Looking to the future, Gault expects the arts to become increasingly interactive. “I think what we define as art in the 21st century is not going to be the same for the next era,” he says. “It’s already changed so much in the past three years that I can’t even predict where it’s going to be at. The drop of NFTs has shifted our world to an entirely new level. I imagine it as endless creativity at this point. You can go experience something that doesn’t take millions of dollars to build. A single person can build a curated space where people can virtually visit it or experience it on their computer. I think that that’s where art is going to land. It’s open for everybody—it’s an open source kind of thing.”
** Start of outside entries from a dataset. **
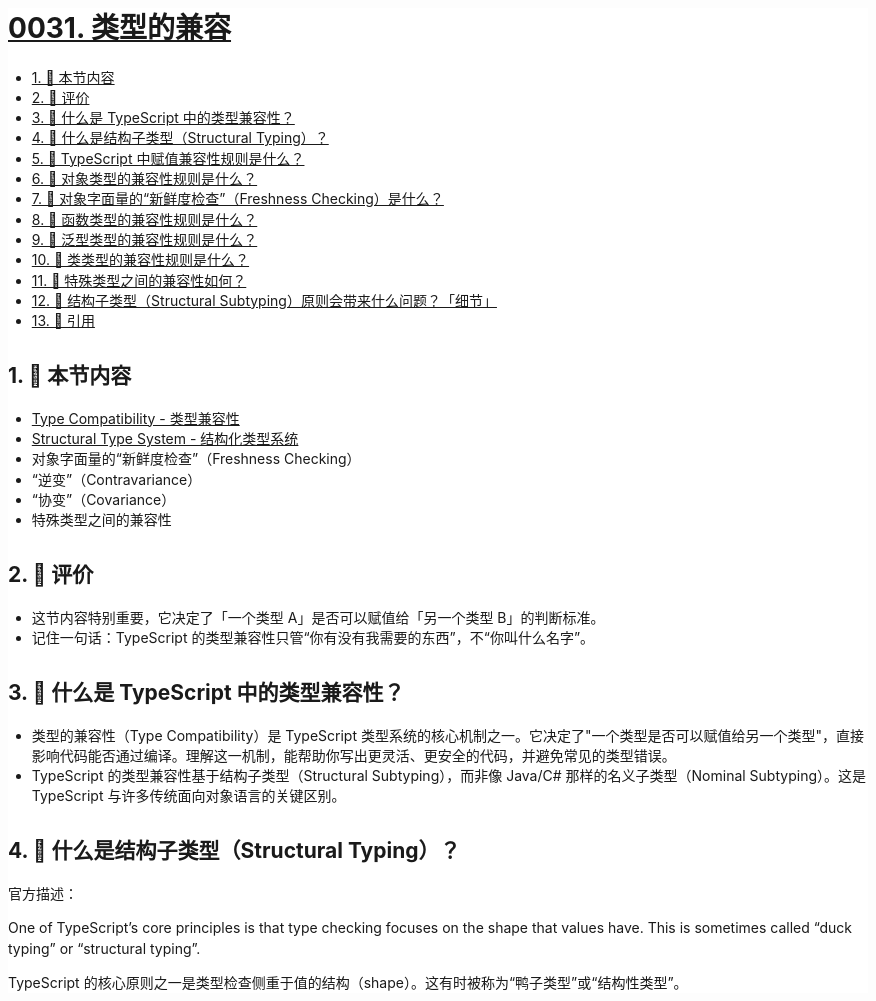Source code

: # [0031. 类型的兼容](https://github.com/tnotesjs/TNotes.typescript/tree/main/notes/0031.%20%E7%B1%BB%E5%9E%8B%E7%9A%84%E5%85%BC%E5%AE%B9)



- [1. 🎯 本节内容](#1--本节内容)
- [2. 🫧 评价](#2--评价)
- [3. 🤔 什么是 TypeScript 中的类型兼容性？](#3--什么是-typescript-中的类型兼容性)
- [4. 🤔 什么是结构子类型（Structural Typing）？](#4--什么是结构子类型structural-typing)
- [5. 🤔 TypeScript 中赋值兼容性规则是什么？](#5--typescript-中赋值兼容性规则是什么)
- [6. 🤔 对象类型的兼容性规则是什么？](#6--对象类型的兼容性规则是什么)
- [7. 🤔 对象字面量的“新鲜度检查”（Freshness Checking）是什么？](#7--对象字面量的新鲜度检查freshness-checking是什么)
- [8. 🤔 函数类型的兼容性规则是什么？](#8--函数类型的兼容性规则是什么)
- [9. 🤔 泛型类型的兼容性规则是什么？](#9--泛型类型的兼容性规则是什么)
- [10. 🤔 类类型的兼容性规则是什么？](#10--类类型的兼容性规则是什么)
- [11. 🤔 特殊类型之间的兼容性如何？](#11--特殊类型之间的兼容性如何)
- [12. 🤔 结构子类型（Structural Subtyping）原则会带来什么问题？「细节」](#12--结构子类型structural-subtyping原则会带来什么问题细节)
- [13. 🔗 引用](#13--引用)



## 1. 🎯 本节内容

- [Type Compatibility - 类型兼容性][3]
- [Structural Type System - 结构化类型系统][2]
- 对象字面量的“新鲜度检查”（Freshness Checking）
- “逆变”（Contravariance）
- “协变”（Covariance）
- 特殊类型之间的兼容性

## 2. 🫧 评价

- 这节内容特别重要，它决定了「一个类型 A」是否可以赋值给「另一个类型 B」的判断标准。
- 记住一句话：TypeScript 的类型兼容性只管“你有没有我需要的东西”，不“你叫什么名字”。

## 3. 🤔 什么是 TypeScript 中的类型兼容性？

- 类型的兼容性（Type Compatibility）是 TypeScript 类型系统的核心机制之一。它决定了"一个类型是否可以赋值给另一个类型"，直接影响代码能否通过编译。理解这一机制，能帮助你写出更灵活、更安全的代码，并避免常见的类型错误。
- TypeScript 的类型兼容性基于结构子类型（Structural Subtyping），而非像 Java/C# 那样的名义子类型（Nominal Subtyping）。这是 TypeScript 与许多传统面向对象语言的关键区别。

## 4. 🤔 什么是结构子类型（Structural Typing）？

官方描述：

One of TypeScript’s core principles is that type checking focuses on the shape that values have. This is sometimes called “duck typing” or “structural typing”.

TypeScript 的核心原则之一是类型检查侧重于值的结构（shape）。这有时被称为“鸭子类型”或“结构性类型”。


[1]: https://www.typescriptlang.org/docs/handbook/type-compatibility.html#any-unknown-object-void-undefined-null-and-never-assignability
[2]: https://www.typescriptlang.org/docs/handbook/typescript-in-5-minutes.html#structural-type-system
[3]: https://www.typescriptlang.org/docs/handbook/type-compatibility.html
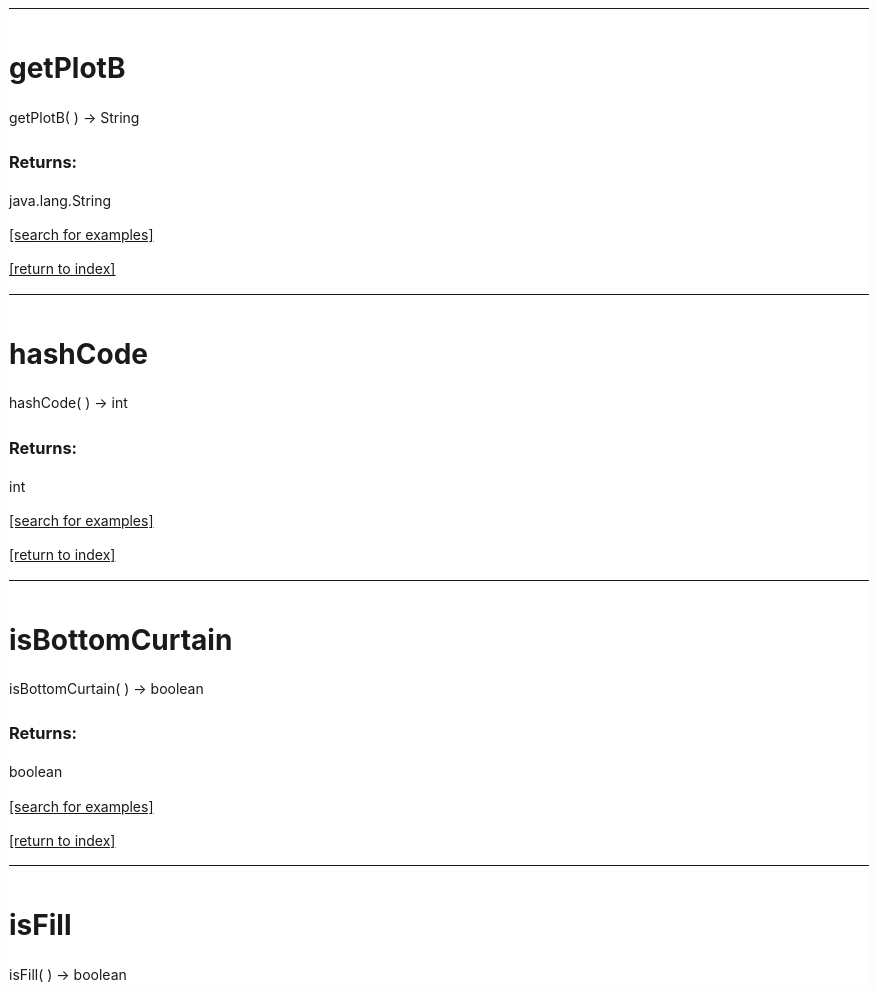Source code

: ***
<a name="getPlotB"></a>
# getPlotB
getPlotB(  ) &rarr; String



### Returns:
java.lang.String


<a href="https://github.com/autoplot/dev/search?q=getPlotB&unscoped_q=getPlotB">[search for examples]</a>

<a href="https://github.com/autoplot/documentation/blob/master/javadoc/index-all.md">[return to index]</a>

***
<a name="hashCode"></a>
# hashCode
hashCode(  ) &rarr; int



### Returns:
int


<a href="https://github.com/autoplot/dev/search?q=hashCode&unscoped_q=hashCode">[search for examples]</a>

<a href="https://github.com/autoplot/documentation/blob/master/javadoc/index-all.md">[return to index]</a>

***
<a name="isBottomCurtain"></a>
# isBottomCurtain
isBottomCurtain(  ) &rarr; boolean



### Returns:
boolean


<a href="https://github.com/autoplot/dev/search?q=isBottomCurtain&unscoped_q=isBottomCurtain">[search for examples]</a>

<a href="https://github.com/autoplot/documentation/blob/master/javadoc/index-all.md">[return to index]</a>

***
<a name="isFill"></a>
# isFill
isFill(  ) &rarr; boolean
If people take one thing away from I Am A Man, Gault hopes that would be feeling what it must have been like to have lived through this specific moment in time. “It’s intimidating, and it’s uncomfortable,” he says, “but it’s also a cool experience to see your Black history icons in a certain light and in a nice space for Black History Month that you can keep revisiting if you so please.”
Outside of VR, Gault is finishing up the Glass City River Wall project—the largest mural in the nation, which should reach completion sometime this year. If the team decides to complete the wall’s back side, it would become the largest mural in the world.
“After that, I’m not tapped out, but I’m ready to take it easy,” Gault says. “Maybe work from home and do some more VR murals—just do stuff I’m really interested in. That’s my overall goal. I feel like that’s how I want to live life: just create day to day and not force it.”